**Work item:** Once a line is found to contain "dynamic", copy it out of the listing.

(Records supplied Opens)

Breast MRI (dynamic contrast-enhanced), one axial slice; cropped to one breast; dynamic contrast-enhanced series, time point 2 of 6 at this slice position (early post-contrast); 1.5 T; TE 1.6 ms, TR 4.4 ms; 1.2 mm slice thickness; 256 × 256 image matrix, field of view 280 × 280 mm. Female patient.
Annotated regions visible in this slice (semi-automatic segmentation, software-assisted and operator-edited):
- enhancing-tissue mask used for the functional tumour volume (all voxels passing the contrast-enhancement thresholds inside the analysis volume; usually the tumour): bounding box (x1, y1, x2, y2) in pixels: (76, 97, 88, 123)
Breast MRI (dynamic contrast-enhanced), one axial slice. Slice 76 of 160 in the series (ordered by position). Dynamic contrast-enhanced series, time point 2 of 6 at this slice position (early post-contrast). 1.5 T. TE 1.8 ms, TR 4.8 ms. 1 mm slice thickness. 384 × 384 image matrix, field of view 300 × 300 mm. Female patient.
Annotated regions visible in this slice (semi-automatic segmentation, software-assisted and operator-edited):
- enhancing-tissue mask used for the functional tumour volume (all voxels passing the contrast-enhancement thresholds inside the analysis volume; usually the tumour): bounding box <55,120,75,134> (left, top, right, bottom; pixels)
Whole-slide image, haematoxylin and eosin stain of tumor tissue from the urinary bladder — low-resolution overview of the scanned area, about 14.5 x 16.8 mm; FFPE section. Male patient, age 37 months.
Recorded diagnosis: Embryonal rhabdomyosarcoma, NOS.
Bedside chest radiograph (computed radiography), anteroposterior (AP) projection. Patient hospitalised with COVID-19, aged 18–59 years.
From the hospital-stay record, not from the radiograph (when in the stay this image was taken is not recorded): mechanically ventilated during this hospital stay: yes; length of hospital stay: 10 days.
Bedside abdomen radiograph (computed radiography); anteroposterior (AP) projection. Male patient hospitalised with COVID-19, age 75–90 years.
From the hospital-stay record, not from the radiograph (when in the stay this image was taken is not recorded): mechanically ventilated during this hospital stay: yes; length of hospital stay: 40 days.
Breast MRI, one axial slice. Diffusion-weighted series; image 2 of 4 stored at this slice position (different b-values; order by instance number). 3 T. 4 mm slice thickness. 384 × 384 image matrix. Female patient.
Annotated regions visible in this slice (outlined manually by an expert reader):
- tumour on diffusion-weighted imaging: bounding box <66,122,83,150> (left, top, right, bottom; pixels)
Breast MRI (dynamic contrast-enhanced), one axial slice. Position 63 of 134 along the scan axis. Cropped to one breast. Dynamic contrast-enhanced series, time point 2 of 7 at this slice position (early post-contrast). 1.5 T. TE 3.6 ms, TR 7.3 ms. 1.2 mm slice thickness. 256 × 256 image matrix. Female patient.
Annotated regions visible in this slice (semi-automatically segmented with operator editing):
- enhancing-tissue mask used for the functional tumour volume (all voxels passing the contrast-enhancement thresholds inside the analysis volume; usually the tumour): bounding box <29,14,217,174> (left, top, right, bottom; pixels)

(Records supplied Closes)

**Task solution:**
Breast MRI (dynamic contrast-enhanced), one axial slice; cropped to one breast; dynamic contrast-enhanced series, time point 2 of 6 at this slice position (early post-contrast); 1.5 T; TE 1.6 ms, TR 4.4 ms; 1.2 mm slice thickness; 256 × 256 image matrix, field of view 280 × 280 mm. Female patient.
Breast MRI (dynamic contrast-enhanced), one axial slice. Slice 76 of 160 in the series (ordered by position). Dynamic contrast-enhanced series, time point 2 of 6 at this slice position (early post-contrast). 1.5 T. TE 1.8 ms, TR 4.8 ms. 1 mm slice thickness. 384 × 384 image matrix, field of view 300 × 300 mm. Female patient.
Breast MRI (dynamic contrast-enhanced), one axial slice. Position 63 of 134 along the scan axis. Cropped to one breast. Dynamic contrast-enhanced series, time point 2 of 7 at this slice position (early post-contrast). 1.5 T. TE 3.6 ms, TR 7.3 ms. 1.2 mm slice thickness. 256 × 256 image matrix. Female patient.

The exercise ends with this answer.